The Gloaming 3 (also referred to as "3") is the third studio album by the contemporary Irish/American music group The Gloaming. It was released on February 22, 2019.

Content
“Bronwyn Leigh,” which opens the set titled “Doctor O’Neill” was composed by Scottish fiddler Ryan McKasson.

Many of the album’s lyrics are sourced from extant poems:

 “My Lady Who Has Found The Tomb Unattended, is a 17th-century poem by Eoghan Ruadh mac Uilliam Óig Mhic an Bháird.
  “Áthas,” is a poem written by Liam Ó Muirthile.
 “Reo” is a poem written by Seán Ó Ríordáin, with additional lyrics from Ó Lionáird.

Release and reception
The Gloaming 3 was released February 2019 to positive reviews.

In its favorable review, The Irish Times located the album at the "intersection where unapologetically traditional music-making sits so comfortably alongside the most visionary, forward-facing musical exploration."

Hot Press called the album  "transcendent," and "even more beautiful than the previous two records."

Written in Music called it "exceptional... [an] insanely good album [from]  one of the most important bands of our time."

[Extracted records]

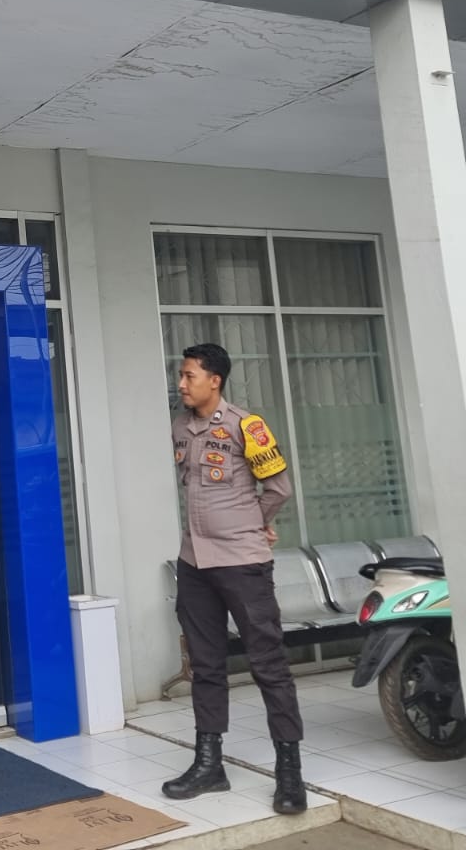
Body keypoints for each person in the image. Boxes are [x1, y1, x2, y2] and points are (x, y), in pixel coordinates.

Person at [161, 343, 307, 815]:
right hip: (194, 564)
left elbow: (279, 488)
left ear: (214, 380)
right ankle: (209, 765)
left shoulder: (248, 426)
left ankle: (289, 771)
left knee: (269, 665)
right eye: (181, 375)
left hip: (242, 563)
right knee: (205, 665)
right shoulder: (180, 427)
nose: (181, 384)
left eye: (189, 376)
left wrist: (252, 523)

> **Tasks for this exercise**:
1 > Using the article on The Gloaming 3, answer each question below.
(a) On what date was the album released?
(b) Who composed "Bronwyn Leigh"?
(c) Which publication called the album "transcendent"?
2 > Extend the article on The Gloaming 3 by writing what comes after its last sentence.

> **Written responses**:
1 >
(a) February 22, 2019
(b) Scottish fiddler Ryan McKasson
(c) Hot Press

2 >
Folk Radio called it "a bold, beguiling, magnificent album."

Track listing
Credits are adapted from the album's liner notes. Information in brackets indicates individual tunes featured on a track.

Personnel
Music
 Iarla Ó Lionáird – vocals
 Caoimhín Ó Raghallaigh – Hardanger d'Amore
 Dennis Cahill – guitar
 Martin Hayes – fiddle
 Thomas Bartlett – piano

Production
 Produced by Thomas Bartlett 
 Engineered & Mixed by Patrick Dillett
 Additional engineering by James Yost
 Recorded at Reservoir Studios, New York 
 Mastered by UE Nastasi at Sterling Sound 
 Published by Real World Works Ltd.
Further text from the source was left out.